October 3, 2017 - The man tapped by President Trump to head the government’s mine safety agency is a former executive of a coal company that operated a local mine, and his appointment has come under scrutiny due to safety issues involving the company in the eastern United States.


President Trump in early September nominated David Zatezalo of West Virginia to serve as assistant secretary of labor for mine safety and health. In that job, he would head the federal Mine Safety and Health Administration, which develops and enforces health and safety rules for all U.S. mines.

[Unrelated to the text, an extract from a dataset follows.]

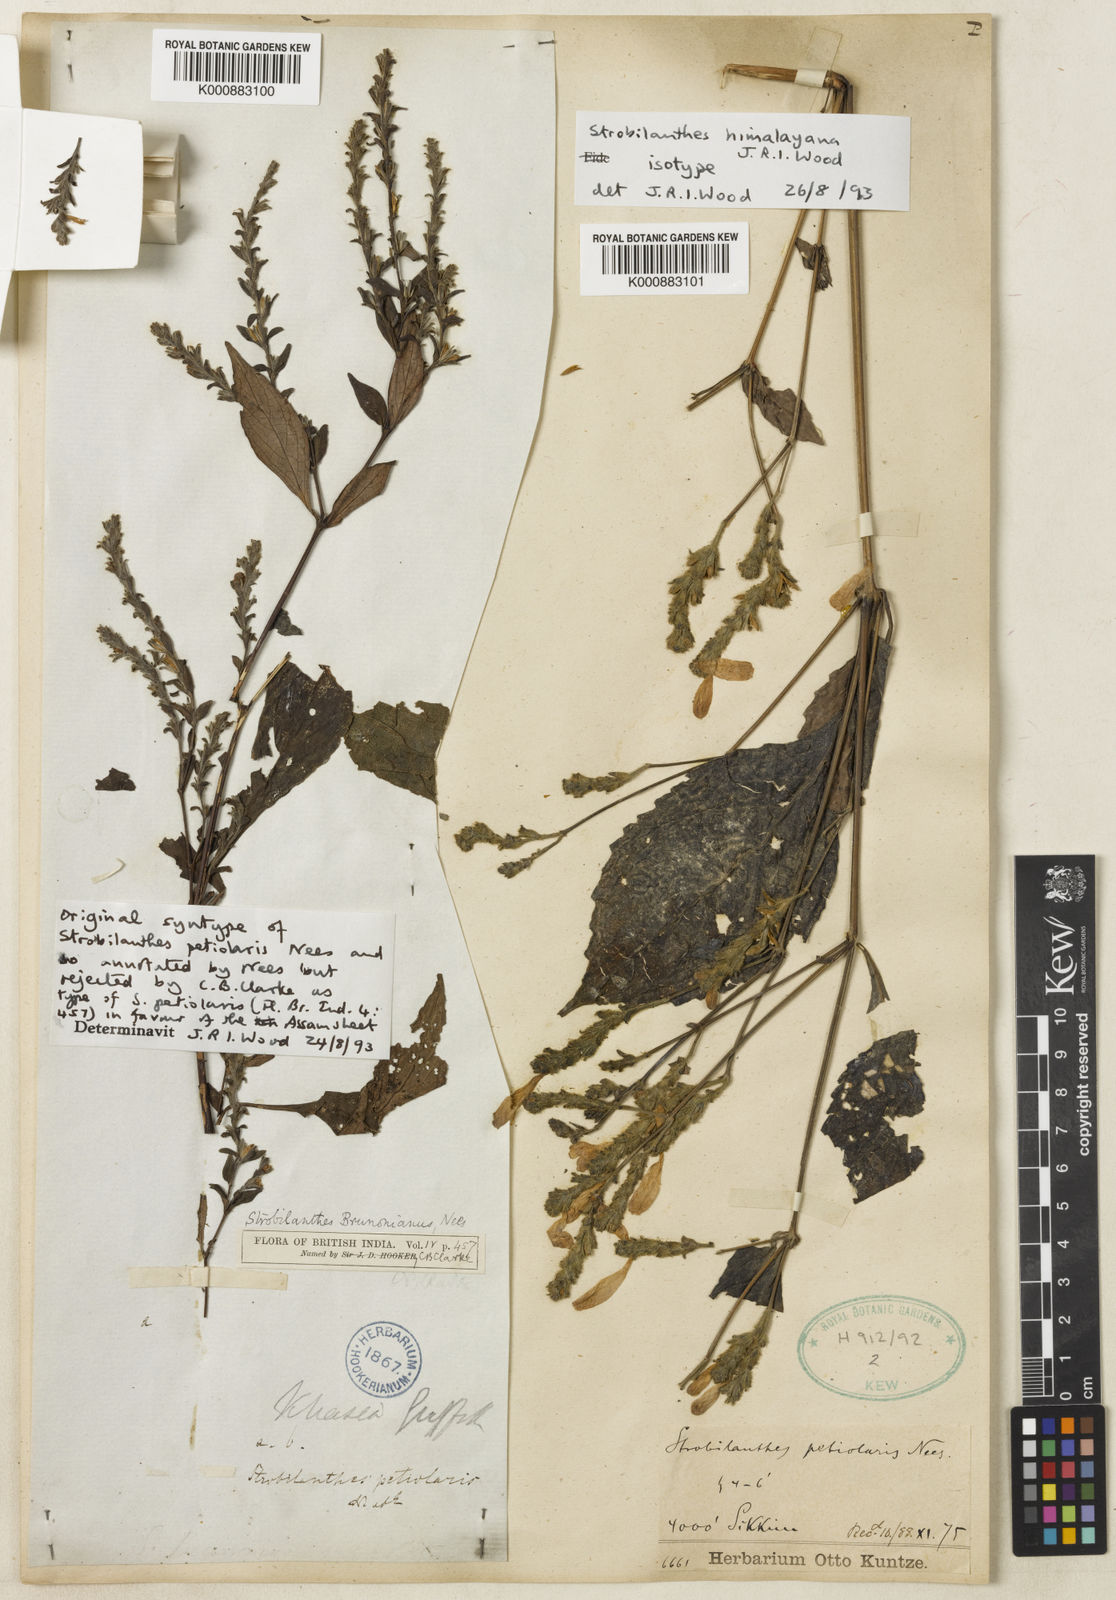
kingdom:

Zatezalo retired in late 2014 as chairman of Rhino GP LLC, the general partner of Kentucky-based Rhino Resource Partners LP. He previously served as the company’s president and chief executive officer, and before that as chief operating officer, joining the company in 2007.


A Rhino subsidiary used to operate the McClane Canyon Mine in the Bookcliffs north of Fruita to supply the Cameo power plant near Palisade. But that plant shut down, Rhino idled the mine in 2010, and it decided at the end of 2013 to permanently close it.


Rhino also had sought to open its proposed Red Cliff mine in the same area of the Bookcliffs before giving up on that project in 2015 due to weakness in the coal market.


Rhino has a coal mine in Utah and mines in the eastern United States.


The Charleston (W.Va.) Gazette-Mail has reported that in 2010 and 2011, Zatezalo “was a top executive with Rhino when the company had a series of run-ins with MSHA over safety and health conditions at mines in West Virginia and Kentucky.” At the time, MSHA was ramping up its enforcement efforts after the 2010 deaths of 29 miners in an underground explosion at a Massey Energy coal mine in West Virginia, the paper notes.


It says MSHA twice issued Rhino warning letters about a pattern of violations at a West Virginia mine, with a worker dying in a mine wall collapse between those letters. The paper says MSHA also sought a court injunction against the company after learning that employees at a Kentucky mine gave miners advance notice of an agency inspection.


On Wednesday, U.S. Sen. Joe Manchin, D-Ky., said he would vote against Zatezalo’s nomination because he is “not convinced that Mr. Zatezalo is suited” to head the agency in charge of mine safety and health. Three Democratic senators on the Senate Health, Education, Labor and Pensions Committee, which will hold a hearing on the nomination, have written to Labor Secretary Alexander Acosta, pressing for more information about MSHA investigations into Rhino mines during his tenure with the company, and about investigations into fatal accidents at coal mines operated by another company where he also previously held high-level positions.

 

According to the White House, Zatezalo began his mining career in 1974 as a laborer. He went on to earn a mining engineering degree and a master’s in business administration, and worked for companies in the United States and Australia.